[Fragmento mostrado]
“Sé Abejorro” de Javier Guerrero, mensaje de fortaleza, constancia y confianza.
En una ciudad como Madrid, donde las presentaciones literarias suelen sucederse con la velocidad de los días y el ruido de la agenda cultural, hay encuentros que conservan todavía algo ceremonial. Algo íntimo. Algo que recuerda que los libros no nacen únicamente para ocupar estanterías, sino para acompañar vidas. Así ocurrió en el cálido ambiente del asador Asador Gonzaba, escenario elegido por el escritor y comunicador Javier Guerrero, ademas de ser abogado Ceo y fundador de la firma jurídica nacional Guerrero & Asociados, Abogados , para presentar Vuela Abejorro, la obra con la que pone punto final —o quizá punto y seguido— al universo emocional y humano que inició con Sé Abejorro.
La velada tuvo además una madrina de excepción: la diseñadora internacional Ágatha Ruiz de la Prada, cuya presencia aportó color, cercanía y esa personalidad luminosa que durante décadas ha convertido su nombre en una forma de entender la creatividad. Entre conversaciones, abrazos y complicidades, la diseñadora acompañó a Guerrero en una presentación marcada por el simbolismo de cerrar un ciclo literario profundamente ligado al crecimiento personal, la superación y la mirada optimista frente a la vida.
Porque el abejorro de Javier Guerrero nunca fue únicamente un insecto. Fue una metáfora. Un símbolo de quienes avanzan incluso cuando todo parece decirles que no pueden hacerlo. Desde la publicación de Sé Abejorro, el autor construyó un mensaje basado en la perseverancia, la autenticidad y la capacidad de volar contra pronóstico. Ahora, con Vuela Abejorro, ese mensaje madura y se transforma en una invitación definitiva a perder el miedo, desplegar alas y aceptar el vértigo de vivir.
El ambiente del restaurante, de madera noble, brasas encendidas y conversación pausada, resultó el escenario perfecto para una noche donde la literatura convivió con la emoción. No hubo solemnidad impostada, sino cercanía. Amigos, lectores, rostros conocidos del mundo cultural y empresarial madrileño y amantes de las historias con alma compartieron una cena en la que cada intervención parecía girar alrededor de una misma idea: la necesidad de recuperar relatos que inspiren en tiempos de ruido y velocidad.

Entradas de revisión gráfica:
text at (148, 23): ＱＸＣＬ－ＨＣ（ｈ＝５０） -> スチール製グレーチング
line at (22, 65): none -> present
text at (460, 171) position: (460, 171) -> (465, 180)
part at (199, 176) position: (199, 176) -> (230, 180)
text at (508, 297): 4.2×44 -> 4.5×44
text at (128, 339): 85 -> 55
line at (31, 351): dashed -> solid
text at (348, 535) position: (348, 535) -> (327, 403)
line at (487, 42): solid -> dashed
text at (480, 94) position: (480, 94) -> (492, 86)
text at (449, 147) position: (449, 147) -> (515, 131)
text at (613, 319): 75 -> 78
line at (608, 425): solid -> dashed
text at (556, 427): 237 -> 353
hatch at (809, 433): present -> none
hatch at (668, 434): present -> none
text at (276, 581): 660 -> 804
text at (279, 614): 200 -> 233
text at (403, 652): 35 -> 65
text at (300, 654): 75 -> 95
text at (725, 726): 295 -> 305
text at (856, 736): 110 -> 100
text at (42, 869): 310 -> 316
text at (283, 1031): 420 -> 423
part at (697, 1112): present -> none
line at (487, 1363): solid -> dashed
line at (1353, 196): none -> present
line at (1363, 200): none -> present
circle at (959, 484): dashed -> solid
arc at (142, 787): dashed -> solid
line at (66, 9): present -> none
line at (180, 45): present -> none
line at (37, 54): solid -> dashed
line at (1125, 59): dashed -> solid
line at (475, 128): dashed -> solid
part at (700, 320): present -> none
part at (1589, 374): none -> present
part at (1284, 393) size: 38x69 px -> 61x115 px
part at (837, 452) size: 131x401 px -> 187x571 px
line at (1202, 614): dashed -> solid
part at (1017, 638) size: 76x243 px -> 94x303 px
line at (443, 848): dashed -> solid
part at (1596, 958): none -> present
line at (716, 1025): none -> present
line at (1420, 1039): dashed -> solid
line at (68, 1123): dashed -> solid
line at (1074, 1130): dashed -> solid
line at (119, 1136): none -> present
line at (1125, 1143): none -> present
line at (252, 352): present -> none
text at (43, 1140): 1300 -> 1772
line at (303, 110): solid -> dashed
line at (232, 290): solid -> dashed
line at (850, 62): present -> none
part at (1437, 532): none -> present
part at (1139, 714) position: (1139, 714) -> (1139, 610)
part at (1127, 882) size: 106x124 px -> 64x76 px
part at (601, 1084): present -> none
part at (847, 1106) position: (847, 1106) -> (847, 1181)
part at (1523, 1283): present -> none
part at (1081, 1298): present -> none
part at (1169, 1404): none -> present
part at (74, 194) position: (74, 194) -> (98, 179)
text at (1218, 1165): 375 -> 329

[Inténtalo tú] Copia sin cambios el pasaje del texto sobre la presentación de Vuela Abejorro que comienza en "El ambiente del" y termina en "ruido y velocidad.".

[Solución del ejercicio]
El ambiente del restaurante, de madera noble, brasas encendidas y conversación pausada, resultó el escenario perfecto para una noche donde la literatura convivió con la emoción. No hubo solemnidad impostada, sino cercanía. Amigos, lectores, rostros conocidos del mundo cultural y empresarial madrileño y amantes de las historias con alma compartieron una cena en la que cada intervención parecía girar alrededor de una misma idea: la necesidad de recuperar relatos que inspiren en tiempos de ruido y velocidad.